Establishing Governance Structure
- The subsidiary must constitute a Board of Directors with clearly defined roles, including independent, executive, and non-executive directors if applicable.
- Governance roles and duties should be guided by the Companies Act, 2013, and Articles of Association (AOA).
- A Chairman, Managing Director, or CEO must be appointed to oversee day-to-day operations and strategic direction.
- Committees such as the Audit Committee, Nomination & Remuneration Committee, and CSR Committee must be formed, where applicable by law.
- Responsibilities of directors and key managerial personnel must be documented and aligned with fiduciary obligations.
Compliance and Legal Oversight
- The company must ensure regular compliance with the Companies Act, SEBI regulations (if listed), FEMA, tax laws, and sectoral guidelines.
- Maintain proper statutory registers, file ROC forms on time, and hold board/shareholder meetings as required.
- Adopt and follow the Secretarial Standards (SS-1 and SS-2) for meetings and documentation.

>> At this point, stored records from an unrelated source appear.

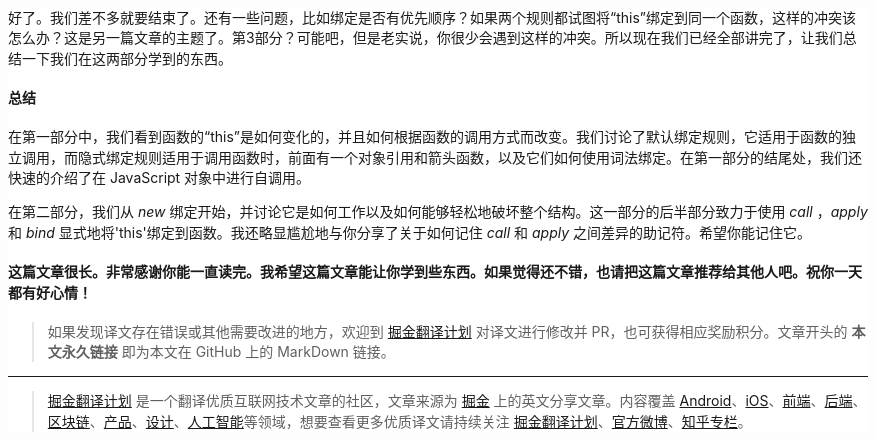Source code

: 好了。我们差不多就要结束了。还有一些问题，比如绑定是否有优先顺序？如果两个规则都试图将“this”绑定到同一个函数，这样的冲突该怎么办？这是另一篇文章的主题了。第3部分？可能吧，但是老实说，你很少会遇到这样的冲突。所以现在我们已经全部讲完了，让我们总结一下我们在这两部分学到的东西。

#### 总结

在第一部分中，我们看到函数的“this”是如何变化的，并且如何根据函数的调用方式而改变。我们讨论了默认绑定规则，它适用于函数的独立调用，而隐式绑定规则适用于调用函数时，前面有一个对象引用和箭头函数，以及它们如何使用词法绑定。在第一部分的结尾处，我们还快速的介绍了在 JavaScript 对象中进行自调用。

在第二部分，我们从 _new_ 绑定开始，并讨论它是如何工作以及如何能够轻松地破坏整个结构。这一部分的后半部分致力于使用 _call_ ，_apply_ 和 _bind_ 显式地将'this'绑定到函数。我还略显尴尬地与你分享了关于如何记住 _call_ 和 _apply_ 之间差异的助记符。希望你能记住它。

#### 这篇文章很长。非常感谢你能一直读完。我希望这篇文章能让你学到些东西。如果觉得还不错，也请把这篇文章推荐给其他人吧。祝你一天都有好心情！

> 如果发现译文存在错误或其他需要改进的地方，欢迎到 [掘金翻译计划](https://github.com/xitu/gold-miner) 对译文进行修改并 PR，也可获得相应奖励积分。文章开头的 **本文永久链接** 即为本文在 GitHub 上的 MarkDown 链接。


---

> [掘金翻译计划](https://github.com/xitu/gold-miner) 是一个翻译优质互联网技术文章的社区，文章来源为 [掘金](https://juejin.im) 上的英文分享文章。内容覆盖 [Android](https://github.com/xitu/gold-miner#android)、[iOS](https://github.com/xitu/gold-miner#ios)、[前端](https://github.com/xitu/gold-miner#前端)、[后端](https://github.com/xitu/gold-miner#后端)、[区块链](https://github.com/xitu/gold-miner#区块链)、[产品](https://github.com/xitu/gold-miner#产品)、[设计](https://github.com/xitu/gold-miner#设计)、[人工智能](https://github.com/xitu/gold-miner#人工智能)等领域，想要查看更多优质译文请持续关注 [掘金翻译计划](https://github.com/xitu/gold-miner)、[官方微博](http://weibo.com/juejinfanyi)、[知乎专栏](https://zhuanlan.zhihu.com/juejinfanyi)。
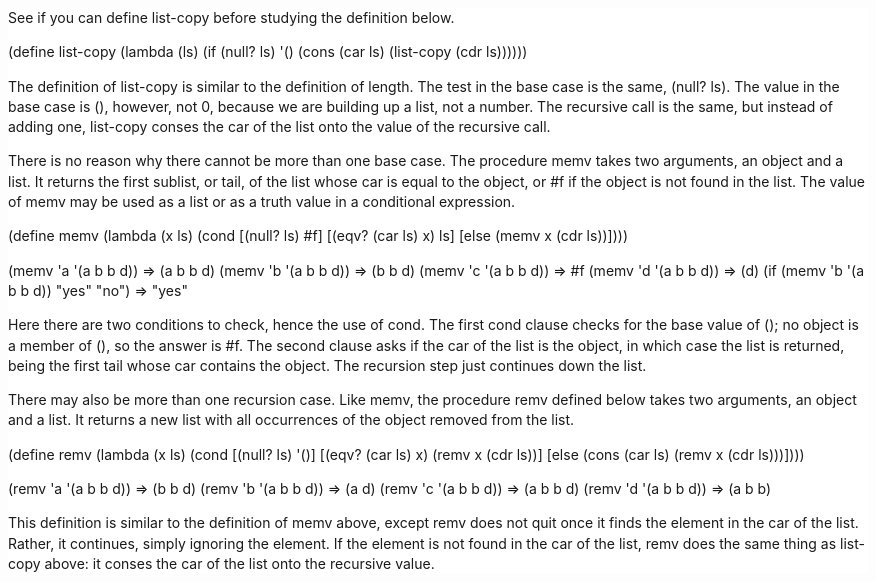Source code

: See if you can define list-copy before studying the definition below.

(define list-copy
  (lambda (ls)
    (if (null? ls)
        '()
        (cons (car ls)
              (list-copy (cdr ls))))))

The definition of list-copy is similar to the definition of length. The test in the base case is the same, (null? ls). The value in the base case is (), however, not 0, because we are building up a list, not a number. The recursive call is the same, but instead of adding one, list-copy conses the car of the list onto the value of the recursive call.

There is no reason why there cannot be more than one base case. The procedure memv takes two arguments, an object and a list. It returns the first sublist, or tail, of the list whose car is equal to the object, or #f if the object is not found in the list. The value of memv may be used as a list or as a truth value in a conditional expression.

(define memv
  (lambda (x ls)
    (cond
      [(null? ls) #f]
      [(eqv? (car ls) x) ls]
      [else (memv x (cdr ls))])))

(memv 'a '(a b b d)) => (a b b d)
(memv 'b '(a b b d)) => (b b d)
(memv 'c '(a b b d)) => #f
(memv 'd '(a b b d)) => (d)
(if (memv 'b '(a b b d))
    "yes"
    "no") => "yes"

Here there are two conditions to check, hence the use of cond. The first cond clause checks for the base value of (); no object is a member of (), so the answer is #f. The second clause asks if the car of the list is the object, in which case the list is returned, being the first tail whose car contains the object. The recursion step just continues down the list.

There may also be more than one recursion case. Like memv, the procedure remv defined below takes two arguments, an object and a list. It returns a new list with all occurrences of the object removed from the list.

(define remv
  (lambda (x ls)
    (cond
      [(null? ls) '()]
      [(eqv? (car ls) x) (remv x (cdr ls))]
      [else (cons (car ls) (remv x (cdr ls)))])))

(remv 'a '(a b b d)) => (b b d)
(remv 'b '(a b b d)) => (a d)
(remv 'c '(a b b d)) => (a b b d)
(remv 'd '(a b b d)) => (a b b)

This definition is similar to the definition of memv above, except remv does not quit once it finds the element in the car of the list. Rather, it continues, simply ignoring the element. If the element is not found in the car of the list, remv does the same thing as list-copy above: it conses the car of the list onto the recursive value.
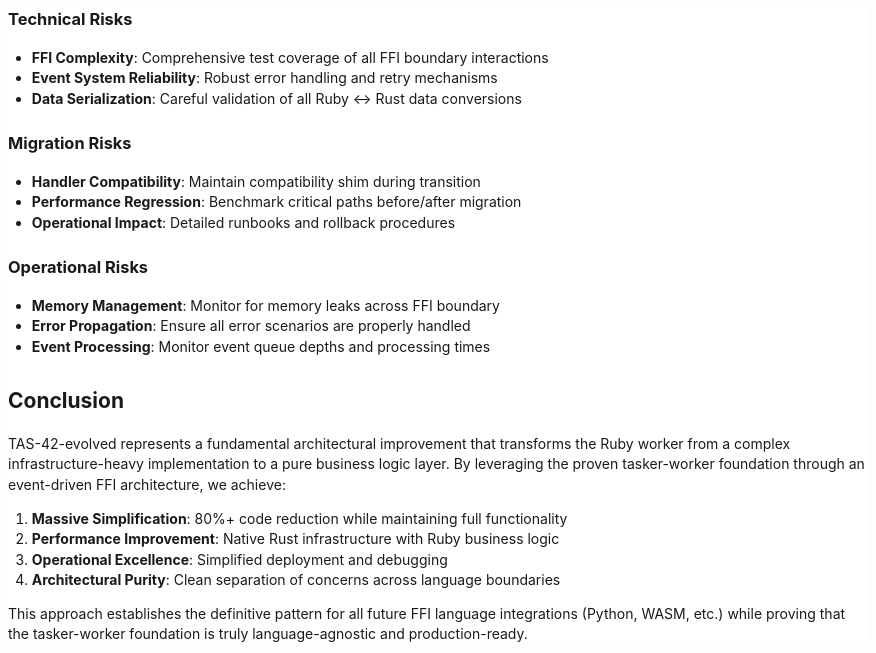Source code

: ### Technical Risks
- **FFI Complexity**: Comprehensive test coverage of all FFI boundary interactions
- **Event System Reliability**: Robust error handling and retry mechanisms
- **Data Serialization**: Careful validation of all Ruby ↔ Rust data conversions

### Migration Risks
- **Handler Compatibility**: Maintain compatibility shim during transition
- **Performance Regression**: Benchmark critical paths before/after migration
- **Operational Impact**: Detailed runbooks and rollback procedures

### Operational Risks
- **Memory Management**: Monitor for memory leaks across FFI boundary
- **Error Propagation**: Ensure all error scenarios are properly handled
- **Event Processing**: Monitor event queue depths and processing times

## Conclusion

TAS-42-evolved represents a fundamental architectural improvement that transforms the Ruby worker from a complex infrastructure-heavy implementation to a pure business logic layer. By leveraging the proven tasker-worker foundation through an event-driven FFI architecture, we achieve:

1. **Massive Simplification**: 80%+ code reduction while maintaining full functionality
2. **Performance Improvement**: Native Rust infrastructure with Ruby business logic
3. **Operational Excellence**: Simplified deployment and debugging
4. **Architectural Purity**: Clean separation of concerns across language boundaries

This approach establishes the definitive pattern for all future FFI language integrations (Python, WASM, etc.) while proving that the tasker-worker foundation is truly language-agnostic and production-ready.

- Regularly review internal policies, contracts, and licenses to remain in legal conformity.
- Appoint a Company Secretary (if required by law) to advise on governance and ensure compliance.
Board Meetings and Decision-Making
- Conduct regular Board Meetings (at least four annually for most companies) with proper notice, quorum, and minute-keeping.
- Ensure that all major decisions—financial, strategic, or regulatory—are recorded and approved through board resolutions.
- Encourage independent judgment, ethical oversight, and risk evaluation in board deliberations.
- Directors must disclose conflicts of interest and abstain from voting in related party matters.
- Periodic review of board composition, effectiveness, and succession planning must be done.
Transparency and Disclosure
- Maintain transparent financial reporting and operational disclosure in line with Schedule III of the Companies Act.
- File annual returns (MGT-7), financial statements (AOC-4), and auditor reports with the ROC.
- If the subsidiary is part of a listed group, adhere to SEBI (LODR) regulations regarding disclosure and related party transactions.
- Disclose all material events, board decisions, and changes in shareholding or management as required.
- Publish code of conduct, whistleblower policy, and other corporate governance documents as applicable.
Internal Controls and Ethical Conduct
- Implement robust internal control systems to prevent fraud, misreporting, and non-compliance.
- Conduct internal audits, risk assessments, and regular financial reviews to ensure accountability.
- Adopt a code of ethics, anti-bribery, and conflict of interest policies across the organization.
- Establish a whistleblower mechanism that allows anonymous reporting of misconduct with adequate protection.
- Ensure all employees, especially senior management, are trained in compliance and ethical standards.